··· Task material ···
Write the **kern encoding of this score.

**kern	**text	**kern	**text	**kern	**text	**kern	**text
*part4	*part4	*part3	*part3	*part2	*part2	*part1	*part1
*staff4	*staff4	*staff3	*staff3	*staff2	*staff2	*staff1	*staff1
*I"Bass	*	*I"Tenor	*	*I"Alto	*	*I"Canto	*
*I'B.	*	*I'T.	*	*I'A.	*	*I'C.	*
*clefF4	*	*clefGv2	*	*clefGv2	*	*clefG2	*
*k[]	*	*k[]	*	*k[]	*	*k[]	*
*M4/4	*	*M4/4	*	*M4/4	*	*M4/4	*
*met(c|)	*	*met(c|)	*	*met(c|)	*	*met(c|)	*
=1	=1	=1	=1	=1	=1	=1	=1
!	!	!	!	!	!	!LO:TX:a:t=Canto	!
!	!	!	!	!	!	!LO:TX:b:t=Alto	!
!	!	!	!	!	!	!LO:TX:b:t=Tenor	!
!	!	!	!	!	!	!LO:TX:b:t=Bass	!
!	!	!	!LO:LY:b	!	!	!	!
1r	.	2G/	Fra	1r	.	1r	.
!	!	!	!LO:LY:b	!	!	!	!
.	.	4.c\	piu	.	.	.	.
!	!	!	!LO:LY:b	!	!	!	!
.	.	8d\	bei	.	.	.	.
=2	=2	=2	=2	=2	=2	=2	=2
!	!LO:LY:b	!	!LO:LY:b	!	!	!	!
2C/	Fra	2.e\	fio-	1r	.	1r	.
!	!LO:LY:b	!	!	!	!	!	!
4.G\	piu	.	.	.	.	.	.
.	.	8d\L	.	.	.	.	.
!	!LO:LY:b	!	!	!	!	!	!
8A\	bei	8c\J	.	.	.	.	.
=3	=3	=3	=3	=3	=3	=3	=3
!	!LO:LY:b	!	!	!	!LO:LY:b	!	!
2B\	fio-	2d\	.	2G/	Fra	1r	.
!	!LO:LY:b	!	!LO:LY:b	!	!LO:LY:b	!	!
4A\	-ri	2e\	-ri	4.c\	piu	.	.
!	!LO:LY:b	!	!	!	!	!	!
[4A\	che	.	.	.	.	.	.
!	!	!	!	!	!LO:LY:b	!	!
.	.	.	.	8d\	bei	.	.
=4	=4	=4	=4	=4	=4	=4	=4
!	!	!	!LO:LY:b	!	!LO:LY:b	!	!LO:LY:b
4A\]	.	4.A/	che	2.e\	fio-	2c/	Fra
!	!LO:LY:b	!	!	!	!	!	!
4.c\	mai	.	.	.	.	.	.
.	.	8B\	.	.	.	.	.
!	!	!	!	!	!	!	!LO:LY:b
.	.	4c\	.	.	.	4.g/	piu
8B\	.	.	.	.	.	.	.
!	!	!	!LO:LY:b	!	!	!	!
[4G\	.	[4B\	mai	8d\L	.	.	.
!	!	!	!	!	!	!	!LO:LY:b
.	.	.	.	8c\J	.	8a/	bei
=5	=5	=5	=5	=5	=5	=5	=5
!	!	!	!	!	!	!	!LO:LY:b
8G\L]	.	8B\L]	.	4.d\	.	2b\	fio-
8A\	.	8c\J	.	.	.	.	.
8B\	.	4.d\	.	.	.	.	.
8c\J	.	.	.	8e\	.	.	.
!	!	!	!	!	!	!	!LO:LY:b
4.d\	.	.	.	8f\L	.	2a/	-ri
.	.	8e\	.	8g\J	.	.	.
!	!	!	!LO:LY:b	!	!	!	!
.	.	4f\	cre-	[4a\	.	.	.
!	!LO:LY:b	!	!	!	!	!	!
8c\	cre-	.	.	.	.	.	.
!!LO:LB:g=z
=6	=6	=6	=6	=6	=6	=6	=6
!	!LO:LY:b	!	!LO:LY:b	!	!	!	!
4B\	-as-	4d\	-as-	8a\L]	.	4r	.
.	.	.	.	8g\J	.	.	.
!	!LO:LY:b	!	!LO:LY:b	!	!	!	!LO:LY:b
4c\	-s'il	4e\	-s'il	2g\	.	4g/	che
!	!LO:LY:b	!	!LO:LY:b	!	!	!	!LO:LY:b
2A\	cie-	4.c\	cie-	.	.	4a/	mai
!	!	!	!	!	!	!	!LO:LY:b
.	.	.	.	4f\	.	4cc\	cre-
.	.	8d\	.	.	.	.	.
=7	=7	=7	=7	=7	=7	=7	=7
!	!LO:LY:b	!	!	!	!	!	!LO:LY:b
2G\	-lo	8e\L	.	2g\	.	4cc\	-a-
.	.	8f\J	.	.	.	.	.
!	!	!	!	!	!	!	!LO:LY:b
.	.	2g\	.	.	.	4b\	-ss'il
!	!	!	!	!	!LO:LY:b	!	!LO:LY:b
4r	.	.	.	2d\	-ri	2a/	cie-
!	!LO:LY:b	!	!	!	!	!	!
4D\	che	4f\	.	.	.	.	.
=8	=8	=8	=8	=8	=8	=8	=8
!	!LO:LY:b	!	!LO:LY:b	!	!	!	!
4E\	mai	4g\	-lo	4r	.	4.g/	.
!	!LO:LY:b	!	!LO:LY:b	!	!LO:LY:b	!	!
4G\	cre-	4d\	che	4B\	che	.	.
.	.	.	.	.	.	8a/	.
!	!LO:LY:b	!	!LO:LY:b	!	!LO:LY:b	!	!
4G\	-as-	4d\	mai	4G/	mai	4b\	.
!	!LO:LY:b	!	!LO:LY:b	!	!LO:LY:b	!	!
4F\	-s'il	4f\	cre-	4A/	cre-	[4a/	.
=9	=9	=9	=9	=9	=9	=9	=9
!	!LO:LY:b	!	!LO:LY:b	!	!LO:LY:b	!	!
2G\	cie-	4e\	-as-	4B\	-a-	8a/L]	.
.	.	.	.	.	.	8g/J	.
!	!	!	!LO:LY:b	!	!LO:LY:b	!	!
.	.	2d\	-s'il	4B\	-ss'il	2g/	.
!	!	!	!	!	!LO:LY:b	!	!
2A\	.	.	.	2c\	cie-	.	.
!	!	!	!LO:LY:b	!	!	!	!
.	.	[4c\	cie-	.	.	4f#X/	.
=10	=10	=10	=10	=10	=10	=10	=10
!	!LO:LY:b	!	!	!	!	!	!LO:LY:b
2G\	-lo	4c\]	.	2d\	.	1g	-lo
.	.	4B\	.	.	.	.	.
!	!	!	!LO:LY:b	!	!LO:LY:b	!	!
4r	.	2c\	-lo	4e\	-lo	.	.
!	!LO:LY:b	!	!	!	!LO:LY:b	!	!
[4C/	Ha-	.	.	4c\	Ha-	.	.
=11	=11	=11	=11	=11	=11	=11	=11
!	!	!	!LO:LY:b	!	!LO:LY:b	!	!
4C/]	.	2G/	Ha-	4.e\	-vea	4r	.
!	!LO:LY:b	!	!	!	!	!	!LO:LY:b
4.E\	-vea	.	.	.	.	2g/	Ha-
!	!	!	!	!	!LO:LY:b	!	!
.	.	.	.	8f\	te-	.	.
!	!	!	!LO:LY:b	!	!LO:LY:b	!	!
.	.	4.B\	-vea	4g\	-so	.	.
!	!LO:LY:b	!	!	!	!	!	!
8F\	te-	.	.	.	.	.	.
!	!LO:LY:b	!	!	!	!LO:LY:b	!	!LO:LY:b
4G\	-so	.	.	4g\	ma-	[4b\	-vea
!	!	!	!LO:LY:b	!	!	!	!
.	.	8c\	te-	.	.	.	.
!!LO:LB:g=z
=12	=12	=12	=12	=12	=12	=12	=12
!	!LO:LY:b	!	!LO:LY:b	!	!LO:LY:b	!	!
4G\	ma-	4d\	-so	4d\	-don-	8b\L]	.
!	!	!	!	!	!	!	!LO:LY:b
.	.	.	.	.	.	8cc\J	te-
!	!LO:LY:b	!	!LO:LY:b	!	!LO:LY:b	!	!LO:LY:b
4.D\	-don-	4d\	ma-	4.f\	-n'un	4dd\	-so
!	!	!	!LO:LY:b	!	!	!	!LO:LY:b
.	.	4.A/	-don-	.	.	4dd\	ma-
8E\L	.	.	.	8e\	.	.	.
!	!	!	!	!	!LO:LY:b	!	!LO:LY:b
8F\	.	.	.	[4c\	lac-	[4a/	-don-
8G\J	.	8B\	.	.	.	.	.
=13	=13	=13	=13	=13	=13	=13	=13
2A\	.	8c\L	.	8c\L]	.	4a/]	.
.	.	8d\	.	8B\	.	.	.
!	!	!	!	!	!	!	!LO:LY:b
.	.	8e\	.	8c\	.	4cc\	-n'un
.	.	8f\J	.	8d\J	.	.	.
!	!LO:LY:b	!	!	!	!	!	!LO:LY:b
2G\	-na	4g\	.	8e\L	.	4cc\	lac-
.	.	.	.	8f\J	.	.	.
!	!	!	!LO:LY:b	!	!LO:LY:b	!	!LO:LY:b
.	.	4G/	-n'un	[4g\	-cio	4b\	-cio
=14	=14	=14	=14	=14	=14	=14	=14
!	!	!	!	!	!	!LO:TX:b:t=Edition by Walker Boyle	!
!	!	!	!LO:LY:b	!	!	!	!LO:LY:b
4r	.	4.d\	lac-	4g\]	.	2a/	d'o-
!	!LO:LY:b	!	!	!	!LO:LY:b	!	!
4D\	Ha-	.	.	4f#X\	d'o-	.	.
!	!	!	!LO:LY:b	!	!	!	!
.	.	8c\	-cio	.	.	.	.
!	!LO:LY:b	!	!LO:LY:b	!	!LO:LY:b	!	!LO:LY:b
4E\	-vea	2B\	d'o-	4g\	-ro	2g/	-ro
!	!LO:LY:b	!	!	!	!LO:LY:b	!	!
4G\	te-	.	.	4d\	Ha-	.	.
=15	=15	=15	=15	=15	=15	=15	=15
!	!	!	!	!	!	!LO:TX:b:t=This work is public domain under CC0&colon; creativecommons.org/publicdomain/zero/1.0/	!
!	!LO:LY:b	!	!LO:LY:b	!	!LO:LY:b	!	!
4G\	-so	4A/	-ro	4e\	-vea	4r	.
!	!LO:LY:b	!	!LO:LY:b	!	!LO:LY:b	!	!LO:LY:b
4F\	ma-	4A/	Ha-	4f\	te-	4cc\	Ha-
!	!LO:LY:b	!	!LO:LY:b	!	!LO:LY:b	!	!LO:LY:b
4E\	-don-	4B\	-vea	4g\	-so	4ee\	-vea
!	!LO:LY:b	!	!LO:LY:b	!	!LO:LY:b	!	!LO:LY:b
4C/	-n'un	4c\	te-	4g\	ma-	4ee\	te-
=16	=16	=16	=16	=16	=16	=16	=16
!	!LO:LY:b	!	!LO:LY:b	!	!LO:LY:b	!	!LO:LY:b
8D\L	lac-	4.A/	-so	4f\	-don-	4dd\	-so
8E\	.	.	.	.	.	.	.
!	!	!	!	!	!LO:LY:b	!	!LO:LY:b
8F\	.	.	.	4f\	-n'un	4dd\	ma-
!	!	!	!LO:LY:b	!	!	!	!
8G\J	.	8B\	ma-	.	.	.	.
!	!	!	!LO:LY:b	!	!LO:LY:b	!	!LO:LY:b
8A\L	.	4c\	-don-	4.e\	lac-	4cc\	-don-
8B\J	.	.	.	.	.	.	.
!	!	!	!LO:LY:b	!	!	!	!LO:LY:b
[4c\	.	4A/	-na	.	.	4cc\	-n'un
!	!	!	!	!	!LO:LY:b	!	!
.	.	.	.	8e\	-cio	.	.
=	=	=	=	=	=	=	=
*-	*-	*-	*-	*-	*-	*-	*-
···
## What you will do
Report each line of the entries above that contains the string "Alto", copying every such line in full.

## Output below
*I"Bass	*	*I"Tenor	*	*I"Alto	*	*I"Canto	*
!	!	!	!	!	!	!LO:TX:b:t=Alto	!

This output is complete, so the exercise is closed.